Why This Lightweight Approach Is Sufficient
In 2026, the dominant agent discovery pattern follows a predictable sequence:
- Probe
/.well-known/for known schema files - Check
robots.txtfor access rules - Parse
<link>tags in the homepage<head> - Crawl structured semantic pages
Two files and one static route — ai.json, a <link> tag, and the /ai page — satisfy all four steps. You do not need an MCP server, a full OpenAPI specification, or an agent orchestration layer to be discoverable.

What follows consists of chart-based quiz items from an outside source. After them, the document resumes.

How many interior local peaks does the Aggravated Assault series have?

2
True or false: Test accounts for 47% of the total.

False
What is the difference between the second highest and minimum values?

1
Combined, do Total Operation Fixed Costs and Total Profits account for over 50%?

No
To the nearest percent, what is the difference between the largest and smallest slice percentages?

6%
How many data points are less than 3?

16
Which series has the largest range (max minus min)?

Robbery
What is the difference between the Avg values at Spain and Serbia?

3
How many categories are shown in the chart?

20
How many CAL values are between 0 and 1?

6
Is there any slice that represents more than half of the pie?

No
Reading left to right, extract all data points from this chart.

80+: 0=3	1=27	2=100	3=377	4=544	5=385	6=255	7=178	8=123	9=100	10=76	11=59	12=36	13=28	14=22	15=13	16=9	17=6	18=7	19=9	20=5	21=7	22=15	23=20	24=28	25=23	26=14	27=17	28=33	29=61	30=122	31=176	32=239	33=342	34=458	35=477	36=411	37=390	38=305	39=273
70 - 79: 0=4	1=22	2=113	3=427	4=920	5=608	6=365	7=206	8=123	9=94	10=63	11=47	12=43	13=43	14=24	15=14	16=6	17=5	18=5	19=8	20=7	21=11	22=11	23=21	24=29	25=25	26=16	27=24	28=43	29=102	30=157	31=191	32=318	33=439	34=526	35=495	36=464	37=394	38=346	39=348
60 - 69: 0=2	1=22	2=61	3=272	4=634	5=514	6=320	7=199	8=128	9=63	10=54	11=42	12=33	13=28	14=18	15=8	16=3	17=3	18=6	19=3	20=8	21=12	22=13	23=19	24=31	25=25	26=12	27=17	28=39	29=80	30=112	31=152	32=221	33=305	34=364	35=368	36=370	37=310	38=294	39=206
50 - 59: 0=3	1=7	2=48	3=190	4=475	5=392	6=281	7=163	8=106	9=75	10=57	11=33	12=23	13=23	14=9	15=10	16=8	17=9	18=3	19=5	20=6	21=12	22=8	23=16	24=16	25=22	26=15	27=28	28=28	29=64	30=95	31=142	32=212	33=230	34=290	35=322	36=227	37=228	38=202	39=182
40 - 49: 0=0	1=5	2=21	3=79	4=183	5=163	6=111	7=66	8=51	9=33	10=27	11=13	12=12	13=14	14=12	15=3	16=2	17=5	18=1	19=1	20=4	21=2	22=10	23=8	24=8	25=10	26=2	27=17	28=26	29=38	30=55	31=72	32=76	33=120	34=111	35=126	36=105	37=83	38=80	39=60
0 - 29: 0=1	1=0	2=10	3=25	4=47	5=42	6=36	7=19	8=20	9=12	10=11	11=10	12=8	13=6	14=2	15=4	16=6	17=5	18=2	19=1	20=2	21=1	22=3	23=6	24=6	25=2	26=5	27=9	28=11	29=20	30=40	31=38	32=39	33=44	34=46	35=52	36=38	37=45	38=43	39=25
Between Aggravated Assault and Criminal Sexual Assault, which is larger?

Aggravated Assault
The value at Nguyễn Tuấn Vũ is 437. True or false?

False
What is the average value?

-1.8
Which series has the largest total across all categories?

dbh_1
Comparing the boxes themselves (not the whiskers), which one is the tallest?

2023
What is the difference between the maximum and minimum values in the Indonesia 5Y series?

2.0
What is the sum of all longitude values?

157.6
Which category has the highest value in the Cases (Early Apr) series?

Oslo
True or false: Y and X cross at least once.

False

Those are worth building eventually, but this foundation gets you into the agent-accessible web immediately.
Summary
This tutorial covered a minimal, deployable strategy for making any SaaS website readable and callable by AI agents:
| Step | What You Add | Why It Matters |
|---|---|---|
| 1 | /.well-known/ai.json |
Primary machine-readable schema entry point |
| 2 | <link rel="alternate"> in <head> |
Signals schema availability to crawlers |
| 3 | JSON-LD block in homepage | Semantic product identity for agents and search |
| 4 | /ai static summary page |
Plain-text, no-JS capability description for LLMs |
| 5 | Updated robots.txt |
Ensures agents can reach the above paths |
| 6 | curl verification | Confirms everything is publicly accessible |
The web is moving from human-first pages to agent-callable tool nodes. This structure gives you a clean foundation to build on — whether you eventually add a full MCP server, an OpenAPI spec, or a tool registry integration.
Start with the two files. Ship it this week.